Translation:The big saucepan is boiling on the floor.
Does this mean that the saucepan is boiling over onto the floor, or that the saucepan is situated on the floor whilst aboil (or both)?
It's a grand old Welsh song, but it doesn't make a lot of sense. Will the cat be scratching Jonny bach later?
I hadn't even noticed that there's a rhyme in there! Dw i'n deall rŵan, diolch yn fawr.
As Karshen asked some time ago, does this mean "boiling over onto the floor" or that the pan is sitting on the floor. In English it doesn't make sense.
Three months later, it still doesn't make sense, except that "onto" is marked wrong. But who would boil a saucepan on the floor?
It's an old Folk/nonsense song, Harold. Google it if you want the words. It has a really good tune: Max Boyce used to have it for his theme song. Don't worry about trying to make sense of it: Just enjoy.
Thanks! It is a catchy tune, isn't it? I've got a long, long way to go before I can understand Welsh!
Understand Welsh? It's like wrestling a bucket of snakes, isn't it? The goalposts keep moving. You have to admit, though, it is a lot of fun.
I don't like your comparison - I hate snakes. Bring on the dragons! Yes, agreed it is fun. And the Welsh are a friendly bunch as well as very musical.

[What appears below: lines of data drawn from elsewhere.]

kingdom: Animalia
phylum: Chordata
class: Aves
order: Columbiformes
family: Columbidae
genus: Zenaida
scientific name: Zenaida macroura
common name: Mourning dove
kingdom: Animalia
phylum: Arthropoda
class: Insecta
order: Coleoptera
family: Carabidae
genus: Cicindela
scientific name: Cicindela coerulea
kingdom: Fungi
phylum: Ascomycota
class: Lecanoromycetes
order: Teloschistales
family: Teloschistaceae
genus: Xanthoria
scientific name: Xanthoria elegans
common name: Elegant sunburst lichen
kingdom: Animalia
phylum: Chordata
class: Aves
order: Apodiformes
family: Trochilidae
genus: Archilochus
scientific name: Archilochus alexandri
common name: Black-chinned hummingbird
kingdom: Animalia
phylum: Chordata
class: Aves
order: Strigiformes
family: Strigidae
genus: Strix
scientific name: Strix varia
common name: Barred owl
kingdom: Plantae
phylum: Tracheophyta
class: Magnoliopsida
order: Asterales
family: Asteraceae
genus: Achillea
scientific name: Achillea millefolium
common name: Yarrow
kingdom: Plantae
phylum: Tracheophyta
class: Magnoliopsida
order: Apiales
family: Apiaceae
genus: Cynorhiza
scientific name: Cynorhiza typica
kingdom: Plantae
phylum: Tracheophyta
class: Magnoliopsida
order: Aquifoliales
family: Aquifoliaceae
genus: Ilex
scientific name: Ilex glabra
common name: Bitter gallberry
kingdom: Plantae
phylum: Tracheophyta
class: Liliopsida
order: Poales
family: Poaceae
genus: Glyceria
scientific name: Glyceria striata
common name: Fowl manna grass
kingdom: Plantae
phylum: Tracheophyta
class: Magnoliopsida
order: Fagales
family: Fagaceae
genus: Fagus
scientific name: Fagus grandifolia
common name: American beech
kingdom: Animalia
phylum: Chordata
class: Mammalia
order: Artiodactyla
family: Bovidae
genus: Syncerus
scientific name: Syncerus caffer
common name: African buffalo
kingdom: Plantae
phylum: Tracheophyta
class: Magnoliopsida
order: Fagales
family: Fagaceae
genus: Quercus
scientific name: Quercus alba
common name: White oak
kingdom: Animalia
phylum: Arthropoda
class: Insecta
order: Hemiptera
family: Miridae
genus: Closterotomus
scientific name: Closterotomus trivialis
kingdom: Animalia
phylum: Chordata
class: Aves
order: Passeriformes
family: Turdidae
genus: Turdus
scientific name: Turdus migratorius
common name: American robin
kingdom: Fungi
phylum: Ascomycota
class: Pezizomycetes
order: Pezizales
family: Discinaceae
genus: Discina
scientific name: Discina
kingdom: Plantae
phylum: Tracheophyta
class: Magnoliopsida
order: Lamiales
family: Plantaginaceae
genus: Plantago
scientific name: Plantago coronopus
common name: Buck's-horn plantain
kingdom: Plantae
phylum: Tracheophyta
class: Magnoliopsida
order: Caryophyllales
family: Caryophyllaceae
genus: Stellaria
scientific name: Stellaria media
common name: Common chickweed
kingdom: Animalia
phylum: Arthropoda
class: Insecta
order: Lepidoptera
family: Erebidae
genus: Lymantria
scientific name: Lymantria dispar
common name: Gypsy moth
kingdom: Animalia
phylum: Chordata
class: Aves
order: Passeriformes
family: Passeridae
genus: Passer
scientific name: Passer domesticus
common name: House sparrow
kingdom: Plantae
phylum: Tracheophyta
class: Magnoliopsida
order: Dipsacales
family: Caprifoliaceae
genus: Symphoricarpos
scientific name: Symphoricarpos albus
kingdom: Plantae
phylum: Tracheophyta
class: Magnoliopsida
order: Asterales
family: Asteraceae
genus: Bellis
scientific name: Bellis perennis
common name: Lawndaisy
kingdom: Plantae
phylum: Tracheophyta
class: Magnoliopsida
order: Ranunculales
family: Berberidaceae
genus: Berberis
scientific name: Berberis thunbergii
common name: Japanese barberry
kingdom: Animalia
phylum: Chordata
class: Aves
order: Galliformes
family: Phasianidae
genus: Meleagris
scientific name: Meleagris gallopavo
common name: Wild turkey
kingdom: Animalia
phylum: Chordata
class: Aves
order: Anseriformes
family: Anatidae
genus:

Here's a great version by Cerys Mathews at Womad 2010. https://www.youtube.com/watch?v=p-TgTPv8brI
Although there is a sense to the description if you remember that most people's houses in the 19th century were heated with coal fires with cooking being on a range around the coal fire. One of the places to boil would be on the floor of the range next to the fire:-
Thus 'sosban fawr yn berwi ar y llawr'.
Many thanks for that link! Obviously Welsh ranges were rather different from the one I grew up with in Kent, which had a hob on top for boiling and a side oven, with just a trivet at the bottom for keeping things warm. It couldn't be that the sense is subservient to the rhyme, could it? ))
Yes, the rhyme is the key here as you suggest but not too much of a stretch to imagine a real situation.
I have been very slow (but then I have the handicap of not being Welsh). I've just realised this song is being referred to by Michael Flanders in his patter that introduces "The Song of Patriotic Prejudice" in At the Drop of Another Hat. Isn't it good getting the full point of a joke a mere 54 years after you first heard it?